It has been a while since the car has gone from being a status item to becoming a necessary everyday thing. Due to the routines and habits of new lifestyles, the car has become essential for commuting to work, schools, travel and daily activities. As a result, many seek financial alternatives to be able to acquire this essential good. If you are looking for it, you come across different payment options and you have a question: What are the differences between leasing and CDC financing?
Few can and do have the willingness to buy a car in sight, either because they are short-term in value or end up weighing on financial resources. This is the installation of the vehicle as an excellent alternative for those who need a new, semi-new or used car. The most common modality in Brazil is CDC (Direct Consumer Credit) financing. However, another possibility of repaying the term is leasing. Unusual among individuals, this operation is already widely used by companies and popular in the United States.
What will be the most viable option for your pocket?
If you want the answer to this question and understand once and for all the differences between leasing and CDC financing, keep reading this text!
In order to understand the differences between leasing and CDC financing, we have decided to explain in detail how each of these forms of payment works. The so-called leasing is a kind of car rental. In it the buyer will own the property, but it will only be transferred to his name at the end of the settlement of the installments.

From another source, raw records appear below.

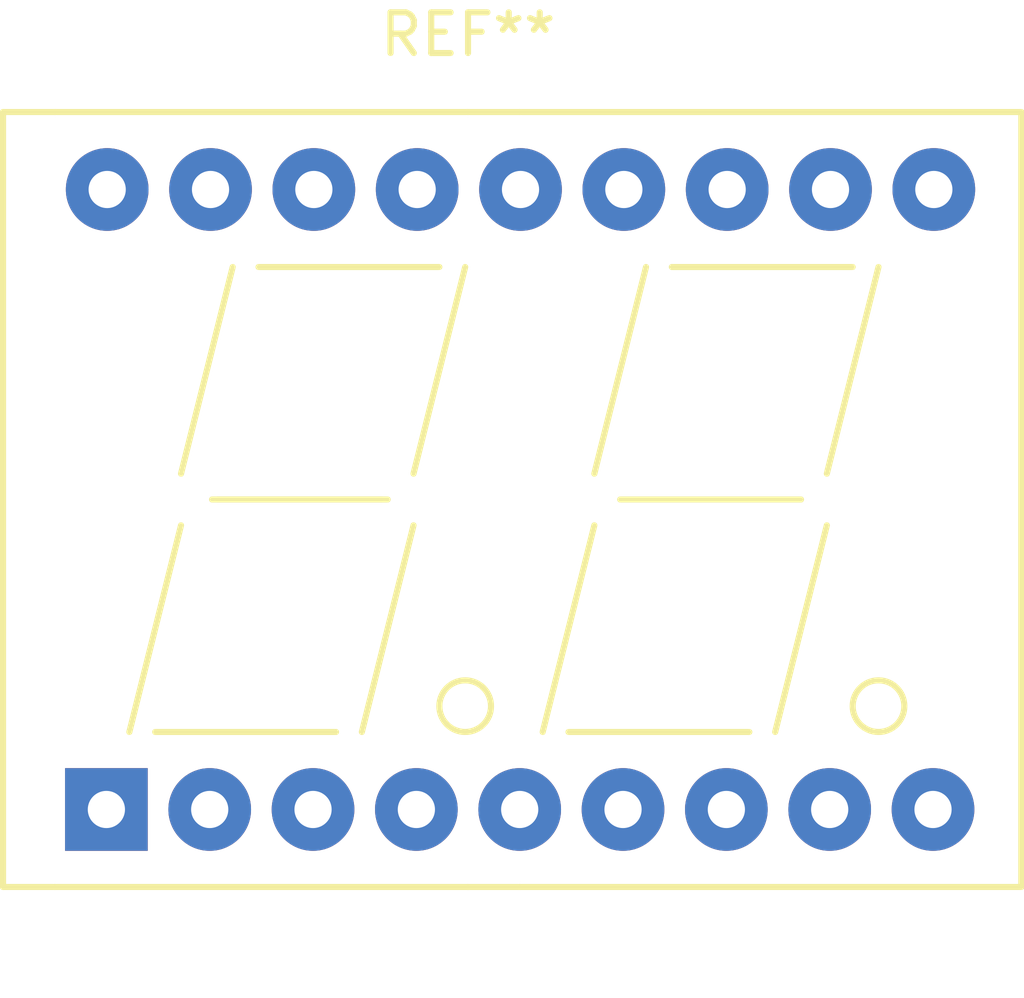
<source format=kicad_pcb>
(kicad_pcb (version 4) (host pcbnew 4.0.4-stable)

  (general
    (links 0)
    (no_connects 0)
    (area 0 0 0 0)
    (thickness 1.6)
    (drawings 0)
    (tracks 0)
    (zones 0)
    (modules 1)
    (nets 1)
  )

  (page A4)
  (title_block
    (title "Maniacal Roller")
    (rev 1)
    (company "Maniacal Labs")
  )

  (layers
    (0 F.Cu signal)
    (31 B.Cu signal)
    (32 B.Adhes user)
    (33 F.Adhes user)
    (34 B.Paste user)
    (35 F.Paste user)
    (36 B.SilkS user)
    (37 F.SilkS user)
    (38 B.Mask user)
    (39 F.Mask user)
    (40 Dwgs.User user)
    (41 Cmts.User user)
    (42 Eco1.User user)
    (43 Eco2.User user)
    (44 Edge.Cuts user)
    (45 Margin user)
    (46 B.CrtYd user)
    (47 F.CrtYd user)
    (48 B.Fab user)
    (49 F.Fab user)
  )

  (setup
    (last_trace_width 0.25)
    (trace_clearance 0.2)
    (zone_clearance 0.508)
    (zone_45_only no)
    (trace_min 0.2)
    (segment_width 0.2)
    (edge_width 0.15)
    (via_size 0.6)
    (via_drill 0.4)
    (via_min_size 0.4)
    (via_min_drill 0.3)
    (uvia_size 0.3)
    (uvia_drill 0.1)
    (uvias_allowed no)
    (uvia_min_size 0.2)
    (uvia_min_drill 0.1)
    (pcb_text_width 0.3)
    (pcb_text_size 1.5 1.5)
    (mod_edge_width 0.15)
    (mod_text_size 1 1)
    (mod_text_width 0.15)
    (pad_size 1.524 1.524)
    (pad_drill 0.762)
    (pad_to_mask_clearance 0.2)
    (aux_axis_origin 0 0)
    (visible_elements 7FFFFFFF)
    (pcbplotparams
      (layerselection 0x00030_80000001)
      (usegerberextensions false)
      (excludeedgelayer true)
      (linewidth 0.100000)
      (plotframeref false)
      (viasonmask false)
      (mode 1)
      (useauxorigin false)
      (hpglpennumber 1)
      (hpglpenspeed 20)
      (hpglpendiameter 15)
      (hpglpenoverlay 2)
      (psnegative false)
      (psa4output false)
      (plotreference true)
      (plotvalue true)
      (plotinvisibletext false)
      (padsonsilk false)
      (subtractmaskfromsilk false)
      (outputformat 1)
      (mirror false)
      (drillshape 1)
      (scaleselection 1)
      (outputdirectory ""))
  )

  (net 0 "")

  (net_class Default "This is the default net class."
    (clearance 0.2)
    (trace_width 0.25)
    (via_dia 0.6)
    (via_drill 0.4)
    (uvia_dia 0.3)
    (uvia_drill 0.1)
  )

  (module HDSP-523E:HDSP-523E (layer F.Cu) (tedit 589A81E0) (tstamp 589A85FD)
    (at 69.75 37.25)
    (descr "Afficheur 7 segments 10mm DIGIT")
    (tags AFFICHEUR)
    (fp_text reference REF** (at -1.1 -11.43) (layer F.SilkS)
      (effects (font (size 1 1) (thickness 0.15)))
    )
    (fp_text value HDSP-523E (at -2.37 11.43) (layer F.Fab)
      (effects (font (size 1 1) (thickness 0.15)))
    )
    (fp_line (start -6.25 -5.715) (end -1.805 -5.715) (layer F.SilkS) (width 0.15))
    (fp_line (start -2.44 -0.635) (end -1.17 -5.715) (layer F.SilkS) (width 0.15))
    (fp_line (start -8.155 -0.635) (end -6.885 -5.715) (layer F.SilkS) (width 0.15))
    (fp_line (start -8.79 5.715) (end -4.345 5.715) (layer F.SilkS) (width 0.15))
    (fp_line (start -8.155 0.635) (end -9.425 5.715) (layer F.SilkS) (width 0.15))
    (fp_line (start -2.44 0.635) (end -3.71 5.715) (layer F.SilkS) (width 0.15))
    (fp_circle (center 8.99 5.08) (end 9.625 5.08) (layer F.SilkS) (width 0.15))
    (fp_line (start 3.91 -5.715) (end 8.355 -5.715) (layer F.SilkS) (width 0.15))
    (fp_line (start 1.37 5.715) (end 5.815 5.715) (layer F.SilkS) (width 0.15))
    (fp_line (start 7.72 0.635) (end 6.45 5.715) (layer F.SilkS) (width 0.15))
    (fp_line (start 0.735 5.715) (end 2.005 0.635) (layer F.SilkS) (width 0.15))
    (fp_line (start 7.72 -0.635) (end 8.99 -5.715) (layer F.SilkS) (width 0.15))
    (fp_line (start 2.005 -0.635) (end 3.275 -5.715) (layer F.SilkS) (width 0.15))
    (fp_line (start 2.64 0) (end 7.085 0) (layer F.SilkS) (width 0.15))
    (fp_line (start 0.17 -9.525) (end 12.5 -9.525) (layer F.SilkS) (width 0.15))
    (fp_line (start 12.5 -9.525) (end 12.5 9.525) (layer F.SilkS) (width 0.15))
    (fp_line (start 12.5 9.525) (end 0.17 9.525) (layer F.SilkS) (width 0.15))
    (fp_line (start -7.266 0) (end -3.202 0) (layer F.SilkS) (width 0.15))
    (fp_circle (center -1.17 5.08) (end -0.535 5.08) (layer F.SilkS) (width 0.15))
    (fp_line (start -11.26 -9.525) (end -12.53 -9.525) (layer F.SilkS) (width 0.15))
    (fp_line (start -12.53 -9.525) (end -12.53 9.525) (layer F.SilkS) (width 0.15))
    (fp_line (start -12.53 9.525) (end -11.26 9.525) (layer F.SilkS) (width 0.15))
    (fp_line (start -1.1 9.525) (end 0.17 9.525) (layer F.SilkS) (width 0.15))
    (fp_line (start 0.17 -9.525) (end -1.1 -9.525) (layer F.SilkS) (width 0.15))
    (fp_line (start -11.26 9.525) (end -1.1 9.525) (layer F.SilkS) (width 0.15))
    (fp_line (start -1.1 -9.525) (end -11.26 -9.525) (layer F.SilkS) (width 0.15))
    (fp_line (start -7.393 0) (end -3.075 0) (layer F.SilkS) (width 0.15))
    (pad 1 thru_hole rect (at -9.99 7.62) (size 2.032 2.032) (drill 0.9144) (layers *.Cu *.Mask))
    (pad 2 thru_hole circle (at -7.45 7.62) (size 2.032 2.032) (drill 0.9144) (layers *.Cu *.Mask))
    (pad 3 thru_hole circle (at -4.91 7.62) (size 2.032 2.032) (drill 0.9144) (layers *.Cu *.Mask))
    (pad 4 thru_hole circle (at -2.37 7.62) (size 2.032 2.032) (drill 0.9144) (layers *.Cu *.Mask))
    (pad 13 thru_hole circle (at 2.73 -7.62) (size 2.032 2.032) (drill 0.9144) (layers *.Cu *.Mask))
    (pad 14 thru_hole circle (at 0.19 -7.62) (size 2.032 2.032) (drill 0.9144) (layers *.Cu *.Mask))
    (pad 15 thru_hole circle (at -2.35 -7.62) (size 2.032 2.032) (drill 0.9144) (layers *.Cu *.Mask))
    (pad 16 thru_hole circle (at -4.89 -7.62) (size 2.032 2.032) (drill 0.9144) (layers *.Cu *.Mask))
    (pad 5 thru_hole circle (at 0.17 7.62) (size 2.032 2.032) (drill 0.9144) (layers *.Cu *.Mask))
    (pad 6 thru_hole circle (at 2.71 7.62) (size 2.032 2.032) (drill 0.9144) (layers *.Cu *.Mask))
    (pad 7 thru_hole circle (at 5.25 7.62) (size 2.032 2.032) (drill 0.9144) (layers *.Cu *.Mask))
    (pad 8 thru_hole circle (at 7.79 7.62) (size 2.032 2.032) (drill 0.9144) (layers *.Cu *.Mask))
    (pad 12 thru_hole circle (at 5.27 -7.62) (size 2.032 2.032) (drill 0.9144) (layers *.Cu *.Mask))
    (pad 11 thru_hole circle (at 7.81 -7.62) (size 2.032 2.032) (drill 0.9144) (layers *.Cu *.Mask))
    (pad 10 thru_hole circle (at 10.35 -7.62) (size 2.032 2.032) (drill 0.9144) (layers *.Cu *.Mask))
    (pad 9 thru_hole circle (at 10.33 7.62) (size 2.032 2.032) (drill 0.9144) (layers *.Cu *.Mask))
    (pad 17 thru_hole circle (at -7.43 -7.62) (size 2.032 2.032) (drill 0.9144) (layers *.Cu *.Mask))
    (pad 18 thru_hole circle (at -9.97 -7.62) (size 2.032 2.032) (drill 0.9144) (layers *.Cu *.Mask))
  )

)

</source>
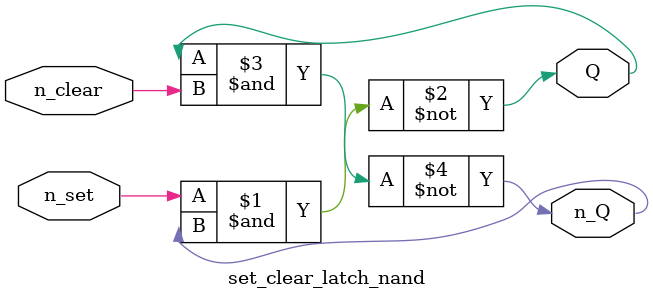
<source format=v>
module set_clear_latch_nand(n_set, n_clear, Q, n_Q);
input n_set, n_clear;
output Q, n_Q;
nand nand_1(Q, n_set, n_Q); //instantiate nand_1
nand nand_2(n_Q, Q, n_clear); //instantiate nand_2
endmodule
</source>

Leasing is a contract denominated in Brazilian law as leasing and is not, therefore, a financing operation. The parties involved are called the “lessor”, in this case the banks, and “lessee” being here the future owner of the vehicle.
In practice, many have considered this form of payment more advantageous because it has, in many cases, lower interest rates, mainly because they do not include the amount of the IOF – Tax on Financial Transactions. However, it is important to analyze all the characteristics and offer of each bank, and may vary and contain some bureaucracies.
Among the main points of the lease is that there are no contracts with terms less than 24 months and can only be settled in advance, if there is interest, after three months or have paid 30% of the value of the car. However, in all cases, when the lesser opts for early discharge, there is a contract termination penalty that usually ranges from 3% to 5%. In addition, for discharge between three and 24 months, a third party must be appointed to transfer ownership. That is, the car will not be in the name of the lessee. Only after the 24th month following the commencement of the lease can the vehicle be transferred to the lessee’s name.
The time has come to understand a little more about the differences between leasing and CDC financing, knowing all the details about this second form of payment. The CDC basically consists of the buyer making a kind of loan in a bank, with a certain amount of interest that varies according to the amount of installments to be paid. Unlike leasing, at CDC the car will be in the name of the buyer, but sold to the financial institution that financed it. This way, this vehicle is collateralised in a possible debt. The CDC has higher interest, when compared to leasing, because it includes the IOF.However, the biggest advantage of this type of payment is the possibility that the buyer can repay all or part of the debt at any time, with the possibility of reducing the interest that would be charged in future in installments. In addition,
Differences between leasing and CDC financing
It lies mainly in the issues of interest and rigidity when paying installments. While leasing has a lower interest rate and may ultimately yield big savings, in CDC you are not tied to deadlines, allowing you to pay off your debt, or part of it, whenever you want, making it possible to lower future values. In the latter case, you have more freedom if some extra money comes up and you want to get rid of the installments.
In addition, another point to note about the differences between leasing and CDC financing is vehicle ownership. While in the first, the vehicle stays in the bank’s name until the end of the payment, in the second, the car is already going to the buyer’s name from the beginning. In both cases there is a risk of the car being taken over by the bank in case of debt.
When choosing leasing or CDC
The consumer should keep in mind his intentions with the vehicle and his long-term financial situation. Do you intend to buy a car and spend a lot of time with it? So maybe leasing is a good option. Do you intend to buy provisionally until you can get extra money and buy a better vehicle? So think carefully about CDC financing. Is your income unstable, having times when extra earnings come in and it gives a breather in your finances? So take a good look at whether it is better to invest the money coming in and keep it from leasing, or if you prefer to pay off more installments at one time over CDC financing.
We hope we have helped you understand the differences between leasing and CDC financing. If you are thinking of buying a new car but still have questions about what is the best deal for you, contact one of our retailers!